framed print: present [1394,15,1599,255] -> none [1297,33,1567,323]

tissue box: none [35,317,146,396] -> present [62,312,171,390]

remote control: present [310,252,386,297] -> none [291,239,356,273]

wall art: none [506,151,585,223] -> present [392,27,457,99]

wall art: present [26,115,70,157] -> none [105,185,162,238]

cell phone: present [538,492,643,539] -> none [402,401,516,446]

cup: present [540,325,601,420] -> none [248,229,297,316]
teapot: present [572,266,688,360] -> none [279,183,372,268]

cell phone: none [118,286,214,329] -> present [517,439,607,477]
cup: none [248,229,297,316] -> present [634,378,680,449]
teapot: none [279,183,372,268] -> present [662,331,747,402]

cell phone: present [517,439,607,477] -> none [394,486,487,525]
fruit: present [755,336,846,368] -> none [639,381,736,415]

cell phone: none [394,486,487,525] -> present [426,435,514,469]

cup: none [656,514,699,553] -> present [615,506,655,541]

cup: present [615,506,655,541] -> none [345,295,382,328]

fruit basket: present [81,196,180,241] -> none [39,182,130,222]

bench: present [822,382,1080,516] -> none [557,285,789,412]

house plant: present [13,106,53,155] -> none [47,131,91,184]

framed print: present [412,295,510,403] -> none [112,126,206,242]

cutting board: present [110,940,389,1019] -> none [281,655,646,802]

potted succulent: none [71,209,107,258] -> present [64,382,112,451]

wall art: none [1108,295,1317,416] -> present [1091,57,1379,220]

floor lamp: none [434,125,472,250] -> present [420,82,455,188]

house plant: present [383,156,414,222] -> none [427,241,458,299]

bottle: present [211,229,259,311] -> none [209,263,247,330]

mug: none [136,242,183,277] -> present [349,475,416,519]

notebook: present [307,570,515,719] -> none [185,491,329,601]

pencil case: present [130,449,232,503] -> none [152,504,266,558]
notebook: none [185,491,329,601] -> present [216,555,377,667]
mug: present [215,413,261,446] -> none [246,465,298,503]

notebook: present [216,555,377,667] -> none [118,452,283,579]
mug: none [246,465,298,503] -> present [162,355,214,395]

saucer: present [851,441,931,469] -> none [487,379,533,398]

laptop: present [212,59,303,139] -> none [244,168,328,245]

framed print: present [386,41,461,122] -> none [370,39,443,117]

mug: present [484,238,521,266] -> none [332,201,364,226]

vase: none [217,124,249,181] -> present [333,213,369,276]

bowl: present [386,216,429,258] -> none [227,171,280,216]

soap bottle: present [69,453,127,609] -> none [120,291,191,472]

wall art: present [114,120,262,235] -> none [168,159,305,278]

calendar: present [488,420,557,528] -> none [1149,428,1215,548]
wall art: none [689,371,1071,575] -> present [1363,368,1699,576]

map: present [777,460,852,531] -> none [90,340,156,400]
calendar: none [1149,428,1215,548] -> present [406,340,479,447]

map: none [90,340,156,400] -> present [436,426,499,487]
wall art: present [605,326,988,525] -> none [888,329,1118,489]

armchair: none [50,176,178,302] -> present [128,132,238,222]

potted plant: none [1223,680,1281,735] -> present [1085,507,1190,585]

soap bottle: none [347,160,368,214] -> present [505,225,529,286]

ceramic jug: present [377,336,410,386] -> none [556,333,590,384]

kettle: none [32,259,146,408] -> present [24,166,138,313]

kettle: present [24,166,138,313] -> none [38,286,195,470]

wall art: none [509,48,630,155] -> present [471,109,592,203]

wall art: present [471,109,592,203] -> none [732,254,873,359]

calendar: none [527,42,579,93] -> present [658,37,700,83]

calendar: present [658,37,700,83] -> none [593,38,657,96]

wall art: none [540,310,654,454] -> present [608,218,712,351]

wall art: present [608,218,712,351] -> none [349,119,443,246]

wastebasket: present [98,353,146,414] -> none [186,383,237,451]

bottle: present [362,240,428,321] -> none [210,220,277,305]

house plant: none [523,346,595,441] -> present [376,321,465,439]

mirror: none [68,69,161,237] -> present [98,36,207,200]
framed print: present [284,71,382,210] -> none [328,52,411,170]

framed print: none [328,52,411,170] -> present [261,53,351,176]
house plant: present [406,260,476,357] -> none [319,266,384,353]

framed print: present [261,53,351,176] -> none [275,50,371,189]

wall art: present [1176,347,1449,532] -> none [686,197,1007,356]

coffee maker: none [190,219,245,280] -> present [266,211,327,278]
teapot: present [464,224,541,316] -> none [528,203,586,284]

# Exercise goal
Could you retype the entire listing exactly?

# Written answer
framed print: present [1394,15,1599,255] -> none [1297,33,1567,323]

tissue box: none [35,317,146,396] -> present [62,312,171,390]

remote control: present [310,252,386,297] -> none [291,239,356,273]

wall art: none [506,151,585,223] -> present [392,27,457,99]

wall art: present [26,115,70,157] -> none [105,185,162,238]

cell phone: present [538,492,643,539] -> none [402,401,516,446]

cup: present [540,325,601,420] -> none [248,229,297,316]
teapot: present [572,266,688,360] -> none [279,183,372,268]

cell phone: none [118,286,214,329] -> present [517,439,607,477]
cup: none [248,229,297,316] -> present [634,378,680,449]
teapot: none [279,183,372,268] -> present [662,331,747,402]

cell phone: present [517,439,607,477] -> none [394,486,487,525]
fruit: present [755,336,846,368] -> none [639,381,736,415]

cell phone: none [394,486,487,525] -> present [426,435,514,469]

cup: none [656,514,699,553] -> present [615,506,655,541]

cup: present [615,506,655,541] -> none [345,295,382,328]

fruit basket: present [81,196,180,241] -> none [39,182,130,222]

bench: present [822,382,1080,516] -> none [557,285,789,412]

house plant: present [13,106,53,155] -> none [47,131,91,184]

framed print: present [412,295,510,403] -> none [112,126,206,242]

cutting board: present [110,940,389,1019] -> none [281,655,646,802]

potted succulent: none [71,209,107,258] -> present [64,382,112,451]

wall art: none [1108,295,1317,416] -> present [1091,57,1379,220]

floor lamp: none [434,125,472,250] -> present [420,82,455,188]

house plant: present [383,156,414,222] -> none [427,241,458,299]

bottle: present [211,229,259,311] -> none [209,263,247,330]

mug: none [136,242,183,277] -> present [349,475,416,519]

notebook: present [307,570,515,719] -> none [185,491,329,601]

pencil case: present [130,449,232,503] -> none [152,504,266,558]
notebook: none [185,491,329,601] -> present [216,555,377,667]
mug: present [215,413,261,446] -> none [246,465,298,503]

notebook: present [216,555,377,667] -> none [118,452,283,579]
mug: none [246,465,298,503] -> present [162,355,214,395]

saucer: present [851,441,931,469] -> none [487,379,533,398]

laptop: present [212,59,303,139] -> none [244,168,328,245]

framed print: present [386,41,461,122] -> none [370,39,443,117]

mug: present [484,238,521,266] -> none [332,201,364,226]

vase: none [217,124,249,181] -> present [333,213,369,276]

bowl: present [386,216,429,258] -> none [227,171,280,216]

soap bottle: present [69,453,127,609] -> none [120,291,191,472]

wall art: present [114,120,262,235] -> none [168,159,305,278]

calendar: present [488,420,557,528] -> none [1149,428,1215,548]
wall art: none [689,371,1071,575] -> present [1363,368,1699,576]

map: present [777,460,852,531] -> none [90,340,156,400]
calendar: none [1149,428,1215,548] -> present [406,340,479,447]

map: none [90,340,156,400] -> present [436,426,499,487]
wall art: present [605,326,988,525] -> none [888,329,1118,489]

armchair: none [50,176,178,302] -> present [128,132,238,222]

potted plant: none [1223,680,1281,735] -> present [1085,507,1190,585]

soap bottle: none [347,160,368,214] -> present [505,225,529,286]

ceramic jug: present [377,336,410,386] -> none [556,333,590,384]

kettle: none [32,259,146,408] -> present [24,166,138,313]

kettle: present [24,166,138,313] -> none [38,286,195,470]

wall art: none [509,48,630,155] -> present [471,109,592,203]

wall art: present [471,109,592,203] -> none [732,254,873,359]

calendar: none [527,42,579,93] -> present [658,37,700,83]

calendar: present [658,37,700,83] -> none [593,38,657,96]

wall art: none [540,310,654,454] -> present [608,218,712,351]

wall art: present [608,218,712,351] -> none [349,119,443,246]

wastebasket: present [98,353,146,414] -> none [186,383,237,451]

bottle: present [362,240,428,321] -> none [210,220,277,305]

house plant: none [523,346,595,441] -> present [376,321,465,439]

mirror: none [68,69,161,237] -> present [98,36,207,200]
framed print: present [284,71,382,210] -> none [328,52,411,170]

framed print: none [328,52,411,170] -> present [261,53,351,176]
house plant: present [406,260,476,357] -> none [319,266,384,353]

framed print: present [261,53,351,176] -> none [275,50,371,189]

wall art: present [1176,347,1449,532] -> none [686,197,1007,356]

coffee maker: none [190,219,245,280] -> present [266,211,327,278]
teapot: present [464,224,541,316] -> none [528,203,586,284]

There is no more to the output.